### Text section:
----------

Any of these scenarios (and countless others) may have served to develop a trauma. A person with PTSD does not develop and maintain healthy relationships with other humans.
As the brain is developing, the trauma supports a distorted view of who you are and how best to navigate through life. Addiction or some compulsive behavior, some coping mechanism, softens the blow of dealing with these feelings of shame and inadequacy.
It’s a fascinating study.
It’s also important to understand that each individual will react to the traumatic situation differently. Some people are just more resilient than others.
For example, let’s take two five-year olds from different parents. Both sets of parents die in a car crash. Let’s also assume they had what would be thought of even in the treatment world as a totally healthy upbringing to the age of five. These five-year old children are sole survivors in their respective families.
One child is quickly brought to live with their grandparents, has a lot of extended family around, and develops good, healthy relationships. The grandparents readily talk about the parents and the accident and help the child (and themselves) work through the grief and the healing process. This child might develop just fine and have very healthy relationships and attachments with other people.
Let’s take another five-year old that was brought to live with the grandparents. Again, it’s a very similar situation. The grandparents are good caregivers. There are other family members around. But, in this family the grandparents were so grief-stricken that they could not even talk about the parents without totally shutting down. There was no emotional availability. The other family members were dysfunctional and nobody was willing to address the elephant in the room. This child is not likely to develop healthy human relationships and will certainly struggle more.
So, the same situation, the same five-year old that is brought to live with family but the environment is completely different.
The same thing can happen with adoption. Some kids are extremely resilient. They are adopted into a good environment and develop fine emotionally. Others don’t have such a great experience.
There’s the environmental impact that is coupled with the individual make-up or personality. If the individual person has more resilience, they may be able to overcome an unhealthy environment more easily than another person.
There are countless factors at work with post traumatic stress disorder. And, how the experience may or may not fuel addiction. No two people are the same. No two experiences are identical.
I experienced trauma first-hand recently. Let me share a bit of my story.
To enjoy some unseasonably delightful cooler summer weather, we went out for a walk in the neighborhood. Sometimes I’m alone but this time I was chatting away with my husband. There was a dog barking as we took our usual path but I wasn’t concerned. Not only was I conditioned to trust their invisible fence but the owner was in the yard with the dog…talking on his cell phone.
In a surreal few seconds, the dog realized that she was not being held back by the fence. The owner had taken off the device that registered with the fence replacing it with a normal collar and leash preparing for their own walk around the neighborhood. He was distracted by his phone conversation and wasn’t holding the leash.
The dog tested her boundary a couple of times and then lunged at me. She sank her teeth into my leg drawing blood. The owner reacted quickly and pulled her back into their own yard apologizing but insisting that he couldn’t understand why she would have attacked me.
I experience PTSD every time I see a big dog…especially a doberman.
Even if two people use addiction to deal with their trauma or PTSD, the way they use their addiction will not be the same. Addiction is a uniquely personal experience.
That’s why we say that addiction recovery must be an individual job. We can provide guideance. We can act as a mentor. There are a lot of things you can learn from people who have already navigated the path.
In the end, the addict must develop an approach and a program to heal from addiction. They’re the only one who really understands how it works for them.

----------

### Input data:
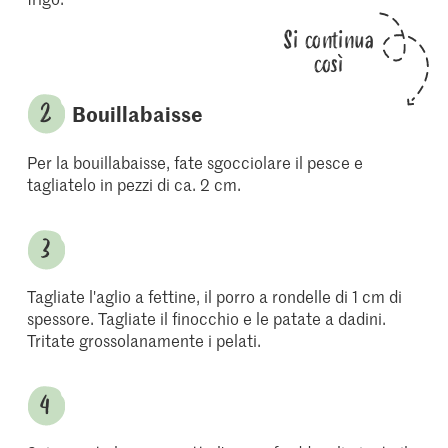
Si continua
così
Bouillabaisse
Per la bouillabaisse, fate sgocciolare il pesce e
tagliatelo in pezzi di ca. 2 cm.
Tagliate l'aglio a fettine, il porro a rondelle di 1 cm di
spessore. Tagliate il finocchio e le patate a dadini.
Tritate grossolanamente i pelati.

----------

### Work instruction A:
Summarize the text on trauma and addiction in two sentences.
### Work instruction B:
Answer these questions from the text on trauma and addiction, giving each answer on its own line with the matching mark.
(i) In the second example of a five-year-old sent to live with grandparents, what happened when the grandparents tried to talk about the child's parents?
(ii) What had the dog's owner replaced the device that registered with the fence with?
(iii) According to the text, who must develop an approach and a program to heal from addiction?

### Written answer A:
Trauma can distort a developing person's view of themselves and lead to addiction as a coping mechanism, but people react differently depending on their environment and their resilience, as shown by two orphaned five-year-olds whose grandparents were and were not emotionally available. The writer, who now experiences PTSD around big dogs after being bitten on a neighborhood walk, argues that because addiction is a uniquely personal experience, recovery must be an individual job in which others can only guide.

### Written answer B:
(i) They were so grief-stricken that they totally shut down.
(ii) A normal collar and leash.
(iii) The addict.